Welcome to my world. There have been many times that I have said what to someone, not because I can't hear them, but because I can't process what they are saying. I know I have had this problem particularly with my mom. I know we have had conversations about it. She has asked me stuff like why do you always say what? I am not hearing impaired, but I do have sensory and processing issues.
This specifically happens when I am asked a question or told to do something. I will frequently ask what??? If you ever notice I only do it once when I ask. I am typically able to get it the second time. My ears hear what you say and my brain receives the information, but it doesn't process it fast enough to retain much. This may be hard for you to understand so let me try to give you an example.
Lets use the telephone again. I am sitting on the phone and someone rattles off numbers to me. You hear the numbers and you are going through the numbers over and over again in your head as you continue to listen. When the speaker has finished you remember the numbers of the phone number, but you can't remember what order they are in or you think you know what that number is but your not sure. Someone may say go put your laundry down the chute and I may hear that. I may process it, but it sounds like someone running by. It just felt to fast and by the time you say what, you are pretty sure you know what they said, but its an automatic reflex to ask. They then reply and you are content and ready to move forward.
I also have a problem with conversations. If I am talking to someone I may start to nod my head and say okay, but I may only be getting maybe 70% of what you are saying. I may miss a sentence or two and chime back in. I am sure this happens to everyone, but I have trouble filtering out everything in my environment to focus on just one thing sometimes.
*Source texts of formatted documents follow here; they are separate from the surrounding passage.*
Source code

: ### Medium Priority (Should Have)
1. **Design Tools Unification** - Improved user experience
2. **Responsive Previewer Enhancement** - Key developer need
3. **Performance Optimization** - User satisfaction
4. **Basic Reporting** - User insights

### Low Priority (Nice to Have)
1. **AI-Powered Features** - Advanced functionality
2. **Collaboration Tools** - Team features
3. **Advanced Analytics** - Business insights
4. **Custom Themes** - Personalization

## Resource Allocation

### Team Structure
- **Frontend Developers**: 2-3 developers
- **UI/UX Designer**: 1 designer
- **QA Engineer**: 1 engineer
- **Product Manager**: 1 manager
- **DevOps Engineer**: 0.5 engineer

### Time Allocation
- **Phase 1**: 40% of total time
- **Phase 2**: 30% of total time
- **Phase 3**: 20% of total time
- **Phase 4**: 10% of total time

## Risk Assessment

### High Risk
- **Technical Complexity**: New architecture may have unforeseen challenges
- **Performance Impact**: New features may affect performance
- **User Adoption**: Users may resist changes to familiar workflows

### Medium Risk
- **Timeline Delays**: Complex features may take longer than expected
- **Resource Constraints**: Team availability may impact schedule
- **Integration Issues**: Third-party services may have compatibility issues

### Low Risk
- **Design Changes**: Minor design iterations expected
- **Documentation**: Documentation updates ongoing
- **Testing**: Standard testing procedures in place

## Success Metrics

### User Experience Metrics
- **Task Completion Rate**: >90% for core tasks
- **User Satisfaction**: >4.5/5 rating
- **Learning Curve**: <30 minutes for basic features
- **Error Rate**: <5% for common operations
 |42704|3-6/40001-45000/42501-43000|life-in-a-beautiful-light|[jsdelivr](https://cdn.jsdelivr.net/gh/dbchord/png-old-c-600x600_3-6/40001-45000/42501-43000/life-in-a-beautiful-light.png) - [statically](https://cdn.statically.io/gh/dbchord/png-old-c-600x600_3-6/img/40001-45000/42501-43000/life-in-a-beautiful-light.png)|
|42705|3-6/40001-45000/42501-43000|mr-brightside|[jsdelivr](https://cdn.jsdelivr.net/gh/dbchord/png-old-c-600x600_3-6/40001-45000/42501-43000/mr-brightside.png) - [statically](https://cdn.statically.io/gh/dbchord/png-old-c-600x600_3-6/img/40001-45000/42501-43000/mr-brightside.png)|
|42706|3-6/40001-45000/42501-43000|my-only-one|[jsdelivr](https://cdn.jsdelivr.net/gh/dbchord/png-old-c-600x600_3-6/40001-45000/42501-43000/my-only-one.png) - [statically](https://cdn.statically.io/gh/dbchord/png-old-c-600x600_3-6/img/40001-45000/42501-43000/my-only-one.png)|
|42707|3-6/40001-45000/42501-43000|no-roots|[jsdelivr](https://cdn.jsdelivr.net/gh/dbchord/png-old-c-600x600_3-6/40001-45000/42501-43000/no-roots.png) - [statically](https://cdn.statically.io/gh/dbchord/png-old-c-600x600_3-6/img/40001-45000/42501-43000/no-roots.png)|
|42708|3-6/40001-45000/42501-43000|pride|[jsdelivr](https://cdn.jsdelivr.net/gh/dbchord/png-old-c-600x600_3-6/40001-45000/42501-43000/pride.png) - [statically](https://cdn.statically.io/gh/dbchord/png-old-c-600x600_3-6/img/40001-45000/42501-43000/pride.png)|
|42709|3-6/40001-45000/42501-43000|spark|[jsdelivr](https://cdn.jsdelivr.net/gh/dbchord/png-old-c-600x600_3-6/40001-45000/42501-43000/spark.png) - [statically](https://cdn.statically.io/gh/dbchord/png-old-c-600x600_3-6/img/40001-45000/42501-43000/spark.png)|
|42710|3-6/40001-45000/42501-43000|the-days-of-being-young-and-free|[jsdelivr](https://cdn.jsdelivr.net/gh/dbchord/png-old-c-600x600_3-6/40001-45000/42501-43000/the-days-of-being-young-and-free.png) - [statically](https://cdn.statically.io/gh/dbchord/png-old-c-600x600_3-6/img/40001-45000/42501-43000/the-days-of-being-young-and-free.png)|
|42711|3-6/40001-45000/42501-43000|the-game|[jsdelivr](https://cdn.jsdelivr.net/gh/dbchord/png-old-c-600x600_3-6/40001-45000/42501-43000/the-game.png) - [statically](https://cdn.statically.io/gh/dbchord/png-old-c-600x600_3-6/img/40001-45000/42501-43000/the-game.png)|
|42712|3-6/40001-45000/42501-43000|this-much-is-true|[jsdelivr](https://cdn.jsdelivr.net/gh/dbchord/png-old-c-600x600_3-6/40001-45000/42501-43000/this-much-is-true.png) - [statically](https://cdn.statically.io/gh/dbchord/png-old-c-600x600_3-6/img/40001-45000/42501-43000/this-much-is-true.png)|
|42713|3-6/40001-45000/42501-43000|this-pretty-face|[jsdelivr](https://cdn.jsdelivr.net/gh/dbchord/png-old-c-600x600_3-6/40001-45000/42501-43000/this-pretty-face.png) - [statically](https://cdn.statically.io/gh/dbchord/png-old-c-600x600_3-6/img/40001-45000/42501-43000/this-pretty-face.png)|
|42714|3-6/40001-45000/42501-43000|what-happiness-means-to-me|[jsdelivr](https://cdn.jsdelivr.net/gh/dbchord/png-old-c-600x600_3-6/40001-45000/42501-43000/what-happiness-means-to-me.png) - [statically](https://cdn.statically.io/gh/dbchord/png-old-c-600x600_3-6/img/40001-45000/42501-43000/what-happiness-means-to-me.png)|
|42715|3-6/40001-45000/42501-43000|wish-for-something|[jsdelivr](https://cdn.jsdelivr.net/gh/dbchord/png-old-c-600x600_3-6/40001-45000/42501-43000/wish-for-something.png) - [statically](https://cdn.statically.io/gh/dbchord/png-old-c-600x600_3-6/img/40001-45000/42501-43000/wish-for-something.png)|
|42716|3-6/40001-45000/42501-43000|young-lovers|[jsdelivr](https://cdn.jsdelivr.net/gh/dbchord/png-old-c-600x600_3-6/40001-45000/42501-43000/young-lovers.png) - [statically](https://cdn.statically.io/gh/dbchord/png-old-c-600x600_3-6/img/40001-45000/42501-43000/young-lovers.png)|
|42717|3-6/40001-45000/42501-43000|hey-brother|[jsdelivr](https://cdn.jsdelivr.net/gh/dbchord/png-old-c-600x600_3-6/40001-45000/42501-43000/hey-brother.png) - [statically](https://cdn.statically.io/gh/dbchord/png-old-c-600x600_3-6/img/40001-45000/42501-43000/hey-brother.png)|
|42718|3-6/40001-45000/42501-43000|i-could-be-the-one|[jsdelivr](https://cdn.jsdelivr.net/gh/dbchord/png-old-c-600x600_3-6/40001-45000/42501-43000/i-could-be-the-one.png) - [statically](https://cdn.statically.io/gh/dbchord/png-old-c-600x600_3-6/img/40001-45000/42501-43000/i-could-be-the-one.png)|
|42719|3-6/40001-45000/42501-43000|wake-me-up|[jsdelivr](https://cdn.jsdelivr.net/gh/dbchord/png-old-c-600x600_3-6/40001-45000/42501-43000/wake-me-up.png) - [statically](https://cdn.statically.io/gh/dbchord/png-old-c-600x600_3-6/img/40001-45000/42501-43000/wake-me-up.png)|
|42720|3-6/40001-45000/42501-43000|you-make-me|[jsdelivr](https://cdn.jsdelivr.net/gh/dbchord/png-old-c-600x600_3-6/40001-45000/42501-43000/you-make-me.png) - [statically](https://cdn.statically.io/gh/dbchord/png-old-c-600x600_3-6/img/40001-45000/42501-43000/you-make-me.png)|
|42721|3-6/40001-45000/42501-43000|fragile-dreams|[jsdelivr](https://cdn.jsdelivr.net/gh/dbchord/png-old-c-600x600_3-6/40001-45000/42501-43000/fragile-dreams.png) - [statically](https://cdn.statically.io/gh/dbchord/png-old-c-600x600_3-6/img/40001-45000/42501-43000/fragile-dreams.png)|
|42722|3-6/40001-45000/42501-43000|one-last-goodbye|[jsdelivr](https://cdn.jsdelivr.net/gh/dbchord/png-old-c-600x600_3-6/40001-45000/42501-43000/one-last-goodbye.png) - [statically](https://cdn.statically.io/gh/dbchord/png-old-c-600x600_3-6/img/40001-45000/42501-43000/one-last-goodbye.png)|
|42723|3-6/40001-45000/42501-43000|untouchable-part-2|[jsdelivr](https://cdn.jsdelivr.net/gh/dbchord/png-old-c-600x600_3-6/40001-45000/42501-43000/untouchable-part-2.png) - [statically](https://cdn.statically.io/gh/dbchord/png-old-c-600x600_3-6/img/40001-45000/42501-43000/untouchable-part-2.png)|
I feel as though this was an important lesson I have learned.
Lets take it a step forward and look at how people who have full blown autism look at the world. If I have to ask what all the time, just think about what people with autism may be thinking. Instead of just not interpreting what you are saying, they may very well not even process or pick up on every word you use.
Now think about someone with severe autism and how they may see the world. Think about them being in a situation where they must be productive and follow direction. If they aren't able to understand what you are saying, they won't be able to get the job done. You are going to want to use concrete words and basic instructions. It may take more patients, but they are the hardest working individuals. For example if you want them to set the table and you want to tell pick up your backpack, you may want to say pickup backpack. When talking to someone with autism those extra words such as yours are unnecessary. I have been able to learn this from my own aspergers.